╭─ Tekst do przeczytania

No, tak ...

Czeslaw Piasta wrote:

> ( ... )
>
> Radze nie wlazic i nie siedziec w zimnym aucie. Wlacz silnik, nastaw
> te wszyskie dmuchawy i grzalki na szyby, wlacz podgrzewanie siedzenia
> i zacznij odsniezac/odladzac auto z zewnatrz. Skrzybaczki zdaja dobrze
> egzamin ze sniegiem.

     Dziekuje Panu za rade. Ja jednak wole siedziec nawet w
zimnym aucie gdy woda popedzana wiatrem za kolniez mi sie
z nieba leje i momentalnie na wszystkim zamarza. Sleet tak zwany.

> Do lodu mozesz uzyc letniej wody. Ale uwazaj, zeby nie byla za ciepla!
> Sprawdz reka, ze mniej wiecej w temperaturze ciala, bo inaczej szyba
> moze pojsc.
>
> Polewaj malym strumieniem z jakiegos plasytkowego kubelka i po chwili
> skrzyb. Moze tez tak zadzialac na zamek, ale nie wlej za duzo w dziurke
> od klucza...

╰─
╭─ Wiersze danych

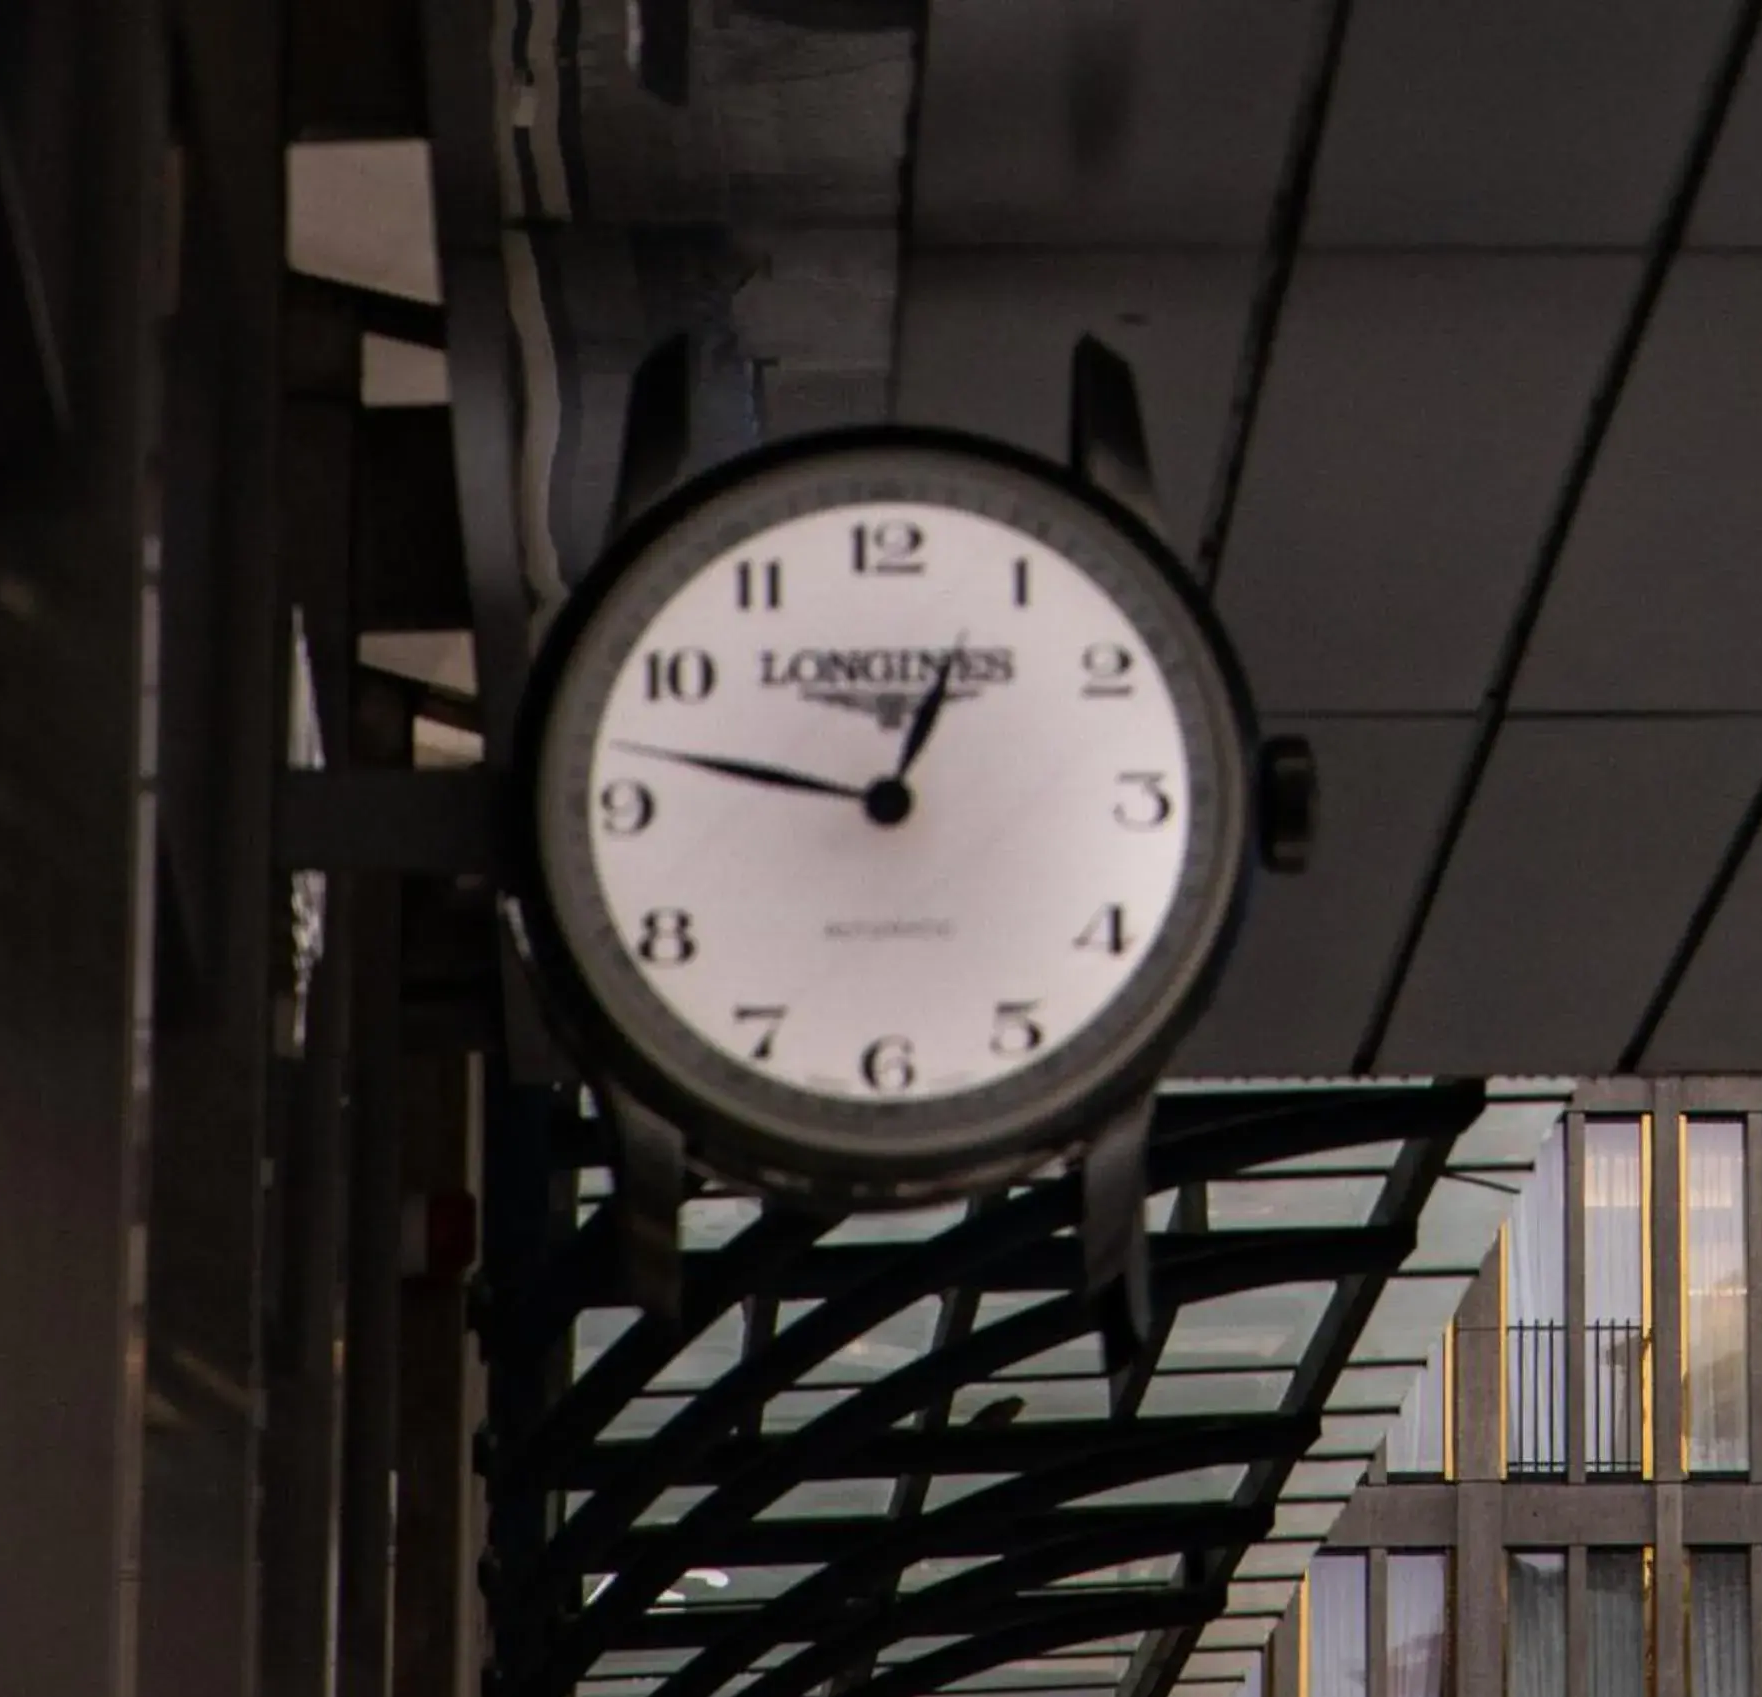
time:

╰─

=== Zadania ===
a - Odpowiedz krótko na pytania do tekstu o odladzaniu auta.
(i) Co według rady trzeba zrobić z silnikiem, zanim zacznie się odśnieżać auto z zewnątrz?
(ii) Jakim angielskim słowem nazwano w tekście deszcz pędzony wiatrem, który od razu zamarza?
(iii) Jaką temperaturę powinna mieć woda użyta do lodu?
b - Wypisz z tekstu o odladzaniu auta wszystko, co według rady należy włączyć w samochodzie.
c - Proszę dopisać dalszy ciąg tekstu o odladzaniu auta, zaczynając po jego ostatnim zdaniu.

=== Odpowiedzi do zadań ===
a -
(i) Włączyć go.
(ii) Sleet.
(iii) Mniej więcej temperaturę ciała.

b - silnik, dmuchawy, grzałki na szyby, podgrzewanie siedzenia

c -
     Nie przyszlo mi do glowy w tych warunkach lac na auto jeszcze wiecej
wody. Ja zazwyczaj wode leje na Poland-L.


> Auto odsniezone/odlodzone? Tak, to wchodzisz do srodka i w droge.
>
> Uprawiaj sporty zimowe - polubisz zime!

     Pisalem przeciez ze uprawiam tance z figurami na lodzie. Zime
juz kiedys lubilem. Teraz nie. Gdy taka milosc wygasnie, nie warto
na zimne dmuchac..


> Czesiek Piasta z porzadnie zasniezonej Ottawy

     Odsniezajcie. Sniezyca w miescie jak kot w mieszkaniu,
miotla i lopata sie czasem przydadza. Koty jednak wole, a
nawet bardzo lubie.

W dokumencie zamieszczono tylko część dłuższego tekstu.